The task
Reproduce all of the following records with "top-left" swapped for "upper-left" and everything else left unchanged, and leave the pictures out of your answer.

**** Information shown ****

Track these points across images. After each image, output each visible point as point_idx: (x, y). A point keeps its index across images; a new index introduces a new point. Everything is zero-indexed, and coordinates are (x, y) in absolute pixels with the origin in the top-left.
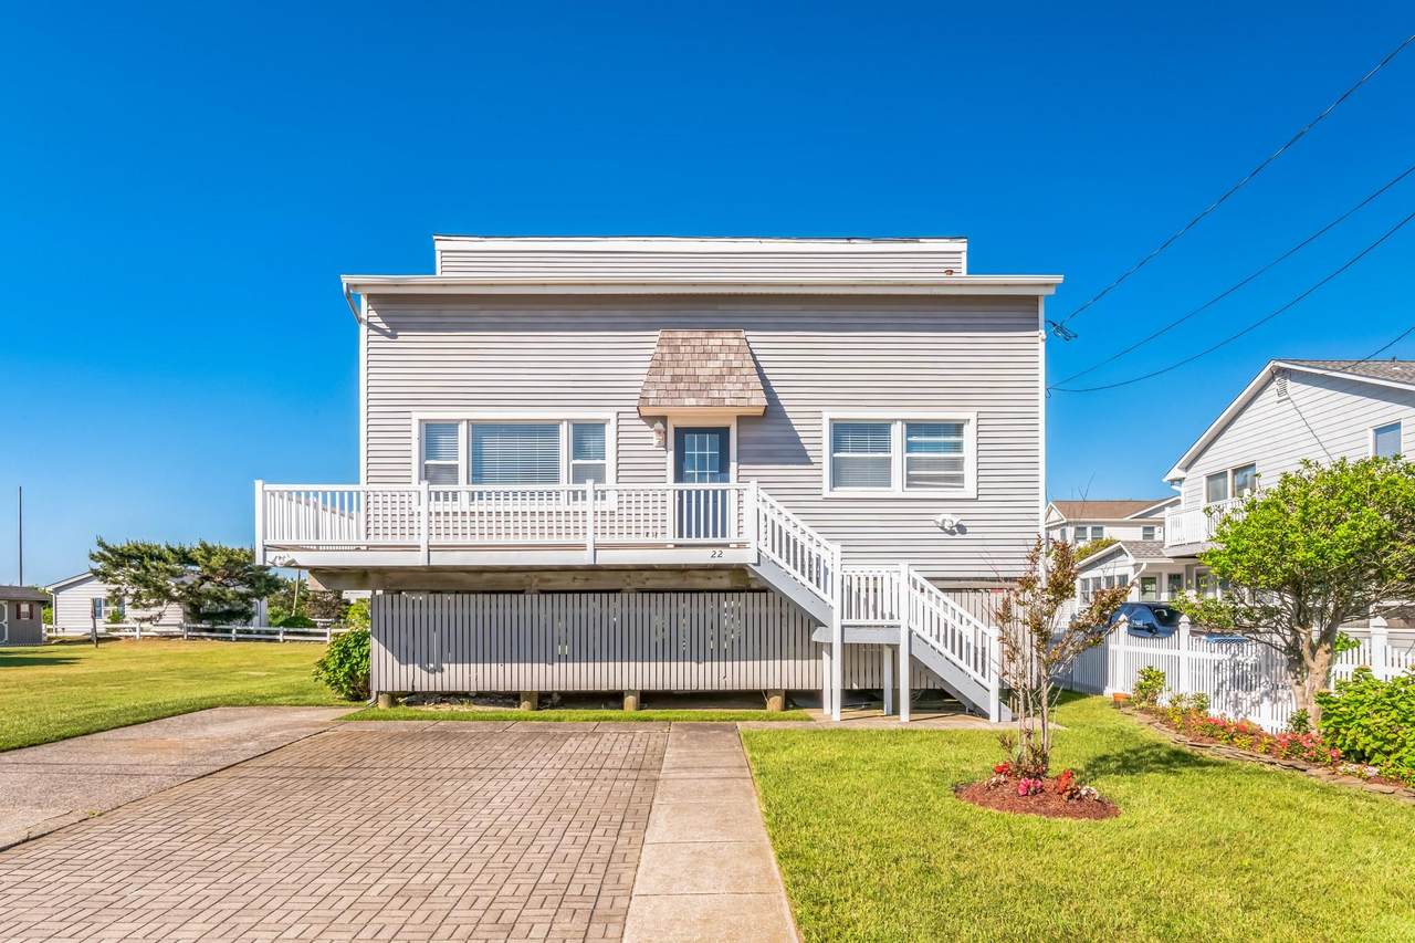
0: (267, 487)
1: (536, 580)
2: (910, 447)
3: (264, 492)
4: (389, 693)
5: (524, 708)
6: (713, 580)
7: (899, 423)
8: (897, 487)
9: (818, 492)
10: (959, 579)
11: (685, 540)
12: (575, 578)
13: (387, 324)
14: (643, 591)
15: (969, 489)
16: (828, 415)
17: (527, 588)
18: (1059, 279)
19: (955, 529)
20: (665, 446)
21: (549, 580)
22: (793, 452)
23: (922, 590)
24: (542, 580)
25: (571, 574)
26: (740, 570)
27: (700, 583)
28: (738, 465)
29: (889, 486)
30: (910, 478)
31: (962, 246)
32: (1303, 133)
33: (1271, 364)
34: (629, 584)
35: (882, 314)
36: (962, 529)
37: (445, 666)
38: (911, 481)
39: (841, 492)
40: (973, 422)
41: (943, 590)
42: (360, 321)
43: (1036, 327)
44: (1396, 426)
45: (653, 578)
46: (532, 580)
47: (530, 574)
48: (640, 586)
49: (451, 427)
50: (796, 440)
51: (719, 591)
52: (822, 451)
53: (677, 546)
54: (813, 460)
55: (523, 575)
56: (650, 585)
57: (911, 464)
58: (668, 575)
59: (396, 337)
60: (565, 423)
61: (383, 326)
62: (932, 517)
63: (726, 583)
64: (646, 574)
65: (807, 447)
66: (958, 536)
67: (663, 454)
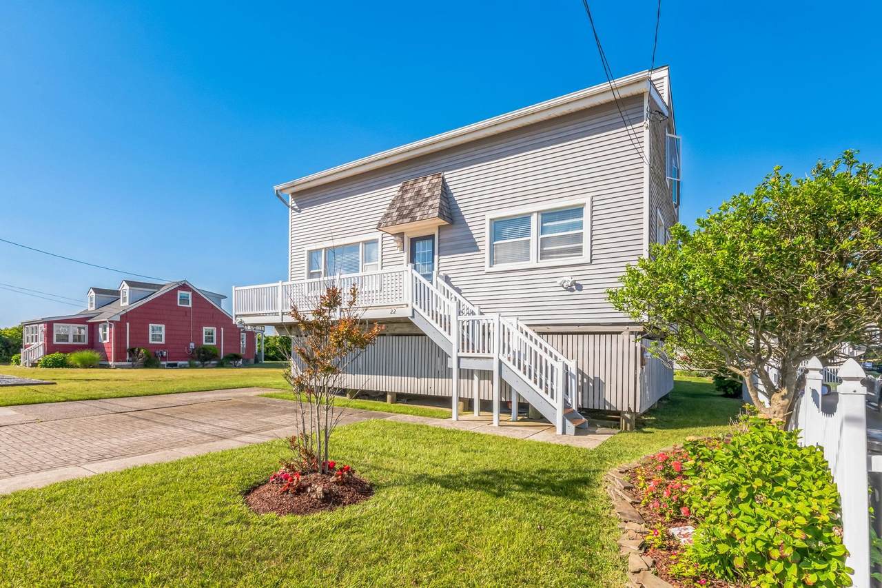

****

Problem solution
Track these points across images. After each image, output each visible point as point_idx: (x, y). A point keeps its index across images; a new index introduces a new point. Everything is zero-indexed, and coordinates are (x, y) in absolute pixels with the origin in the upper-left.
0: (267, 487)
1: (536, 580)
2: (910, 447)
3: (264, 492)
4: (389, 693)
5: (524, 708)
6: (713, 580)
7: (899, 423)
8: (897, 487)
9: (818, 492)
10: (959, 579)
11: (685, 540)
12: (575, 578)
13: (387, 324)
14: (643, 591)
15: (969, 489)
16: (828, 415)
17: (527, 588)
18: (1059, 279)
19: (955, 529)
20: (665, 446)
21: (549, 580)
22: (793, 452)
23: (922, 590)
24: (542, 580)
25: (571, 574)
26: (740, 570)
27: (700, 583)
28: (738, 465)
29: (889, 486)
30: (910, 478)
31: (962, 246)
32: (1303, 133)
33: (1271, 364)
34: (629, 584)
35: (882, 314)
36: (962, 529)
37: (445, 666)
38: (911, 481)
39: (841, 492)
40: (973, 422)
41: (943, 590)
42: (360, 321)
43: (1036, 327)
44: (1396, 426)
45: (653, 578)
46: (532, 580)
47: (530, 574)
48: (640, 586)
49: (451, 427)
50: (796, 440)
51: (719, 591)
52: (822, 451)
53: (677, 546)
54: (813, 460)
55: (523, 575)
56: (650, 585)
57: (911, 464)
58: (668, 575)
59: (396, 337)
60: (565, 423)
61: (383, 326)
62: (932, 517)
63: (726, 583)
64: (646, 574)
65: (807, 447)
66: (958, 536)
67: (663, 454)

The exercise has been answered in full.